VMR = 0.33 → Use Poisson (very consistent)

This player is actually underdispersed—more consistent than Poisson would predict. He's reliable, scoring in 7 of 10 games with no multi-TD explosions. Poisson is conservative here but appropriate.

Running Back B: Boom-or-Bust Backup

Game Log (10 games): 2, 0, 0, 3, 0, 0, 2, 0, 3, 0

MetricValue
Mean1.00
Variance1.78
VMR1.78

Warning

VMR = 1.78 → Use Negative Binomial (boom-or-bust)

Classic boom-or-bust profile. This player either disappears (6 games with 0 TDs) or explodes (4 games with 2-3 TDs). Poisson would badly underestimate his probability of 0 TDs and his probability of 3+ TDs.

Wide Receiver C: Consistent Red Zone Target

Game Log (10 games): 1, 0, 1, 1, 0, 1, 0, 1, 1, 0

MetricValue
Mean0.60
Variance0.27
VMR0.45

Note

VMR = 0.45 → Use Poisson (consistent)

Another consistent player with low variance. Poisson is the right choice here—no need for the added complexity of Negative Binomial.

The Pattern to Remember

Player ProfileTypical VMRDistribution Choice
Very consistent (role players, reliable targets)< 0.8Poisson
Average consistency0.8 - 1.2Poisson
Moderately volatile1.2 - 1.5Either (lean NB)
Boom-or-bust1.5 - 2.5Negative Binomial
Extremely volatile> 2.5Negative Binomial

Common Overdispersion Causes

Understanding why a player is overdispersed helps you project whether it will continue:

Game Script Variance

  • Blowouts create feast-or-famine TD opportunities
  • Backup RBs only get meaningful touches in garbage time

Opportunity Clustering

  • Some games: 8 targets; other games: 3 targets
  • Power play time varies dramatically

Role Volatility

  • Players who shuttle between starter and bench
  • Matchup-specific usage patterns

Hot Hand Effects

  • Shooters who get hot and keep firing
  • Creates clustering of makes/misses

Tip

If you can identify why a player is boom-or-bust, you can better assess whether it's likely to continue. A backup RB whose opportunity depends on game script will remain volatile. A shooter recovering from injury might stabilize as he finds his rhythm.
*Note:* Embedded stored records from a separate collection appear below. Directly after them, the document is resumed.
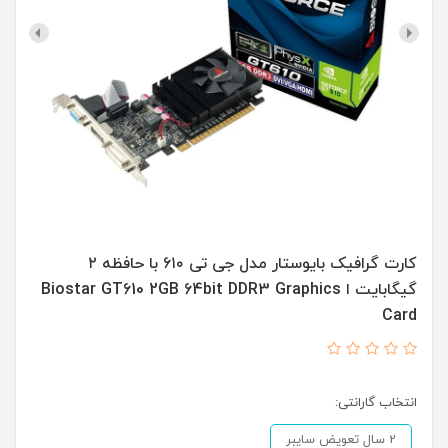
کارت گرافیک بایوستار مدل جی تی ۶۱۰ با حافظه ۲
گیگابایت ا Biostar GT610 2GB 64bit DDR3 Graphics
Card
انتخاب گارانتی:
2 سال تعویض سایبر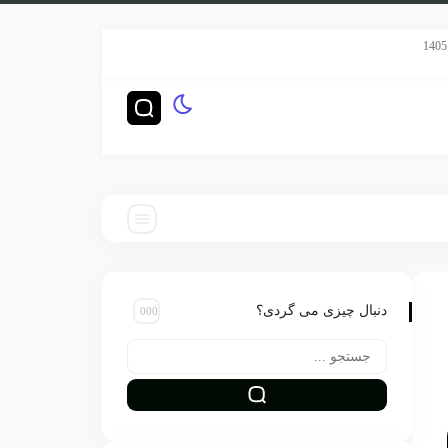
سریال هری پاتر HBO رده‌بندی TV-14 گرفت
چگونه ناشران بزرگ‌
دنبال چیزی می گردی؟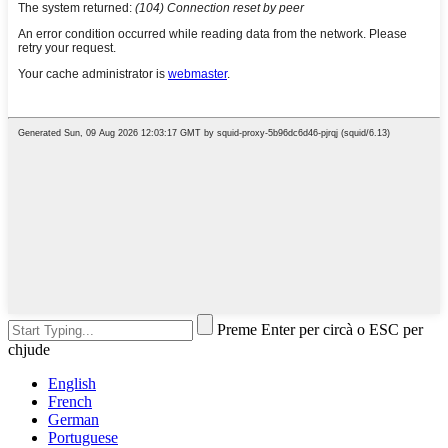
Preme Enter per circà o ESC per
chjude
English
French
German
Portuguese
Quick VMR Calculation Template

Here's a ready-to-use Excel template structure:

ColumnContentFormula
AGame dates(manual entry)
BTD counts (0, 1, 2, etc.)(manual entry)
C1"Mean" label
D1Mean value=AVERAGE(B:B)
C2"Variance" label
D2Variance value=VAR.S(B:B)
C3"VMR" label
D3VMR value=D2/D1
C4"Model" label
D4Recommendation=IF(D3>1.3,"Neg Binomial","Poisson")

📝 Exercise

Instructions

Calculate VMR for the following player and determine which distribution to use.

Player Data (15 games): 0, 0, 3, 0, 2, 0, 0, 0, 3, 1, 0, 2, 0, 0, 3

Calculate the mean, variance, and VMR.